Gapmmi sebut ada gangguan bisnis pada kuartal I-2019 ini, apa itu?



KONTAN.CO.ID -JAKARTA. Geliat ekspor Indonesia dari tahun ke tahun semakin mengalami kenaikan. Berdasarkan data dari BPS nilai ekspor Indonesia pada tahun lalu tumbuh 8,78% menjadi US$ 44,27 miliar dibanding triwulan yang sama tahun 2017.

Gabungan Pengusaha Makanan dan Minuman Indonesia (GAPMMI) mengungkapkan bahwa pada kuartal 1 tahun ini ekspor industri makanan dan minuman Indonesia mengalami sedikit gangguan.

"Ekspor saya belum melihat ada lonjakan. Malahan sedikit gangguan di beberapa negara terkena NTM (Non Tariff Measure)," tutur Adhi Lukman, Ketua Umum GAPMMI kepada Kontan.co.id, Senin (18/2).


Sayangnya, non tariff Measure ini terjadi di sesama negara ASEAN. Untuk saat ini baru produk kopi yang terdampak.

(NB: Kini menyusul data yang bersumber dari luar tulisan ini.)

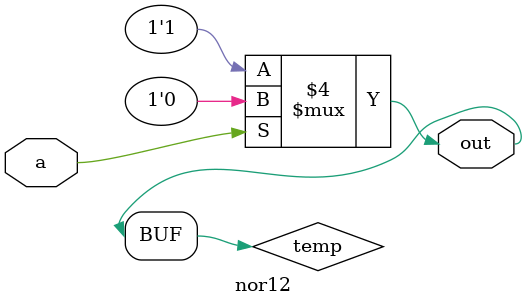
<source format=v>
module nor12 (
    input wire a,
    output wire out
);

    reg temp;
    always @(*) begin
        temp = (|a == 1'b0) ? 1'b1 : 1'b0;
    end

    assign out = temp;
    
endmodule

</source>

Kebijakan-kebijakan semacam special safeguard, peraturan label yang berubah-ubah, standar bahan yang berbeda-beda antar negara dan persyaratan sertifikat yang kadang diwajibkan oleh pihak swasta maupun pemerintah membuat produk mamin Indonesia sedikit mengalami kesulitan.

Gangguan NTM bisa ini berpengaruh besar terhadap ekspor yang dilakukan Indonesia apabila tidak segera ditangani. Oleh sebab itu perlu dilakukan negosiasi maupun kerjasama antar pemerintah.

Langkah-langkah pemerintah dengan intensif melakukan perundingan dengan negara lain seperti CEPA, FTA dan PTA dinilai bisa mengurangi tekanan NTM terhadap produk mamin Indonesia. Pemerintah juga diminta GAPMMI bertindak cepat membantu para pelaku industri apabila mengalami kesulitan.

Selain itu, beberapa negara Amerika Latin dan Afrika menerapkan bea masuk yang cukup tinggi. Padahal negara-negara tersebut juga memiliki pasar yang potensial untuk menjadi area pemasaran baru produk mamin Indonesia. Produk mamin Indonesia yang mampu menembus pasar di negara itu seperti snack, mie instan dan sebagainya. "Africa dan América Latin. Karena Bea Masuk tinggi, sampai 30% lebih. Negara China dan India besar juga namun pasar sangat kompetitif persaingannya," ungkap Adhi. Sementara produk ekspor lainnya yakni besi dan baja mengalami tantangan yang tak jauh berbeda denga produk mamin. Direktur Eksekutif The Indonesian Iron and Steel Industry Association (IISIA) Yerry Idroes mengatakan setiap negara cenderung melindungi pasar domestik. Tantangan produk ekspor lainnya ialah daya saing produk dan penerapan trade remedies bisa menghambat laju ekspor Indonesia.

"Setiap negara cenderung protek pasar domestik mereka masing-masinh dengan melakukan tariff barier, trade remedies dan non tarrif barrier," kata Yerry kepada Kontan.co.id.

Produk besi dan baja yang mendapat tantangan terbesar dengan sistem yang diterapkan negara ekspor ialah stainless steel. Kementerian terkait pada tahun lalu gencar meneken perjanjian komprehensif dengan beberapa negara lain. Perjanjian yang ditandatangani diantaranya Indonesia Australia Comprehensive Economic Partnership Agreement (IA-CEPA) dan Indonesia-European Free Trade Association (EFTA).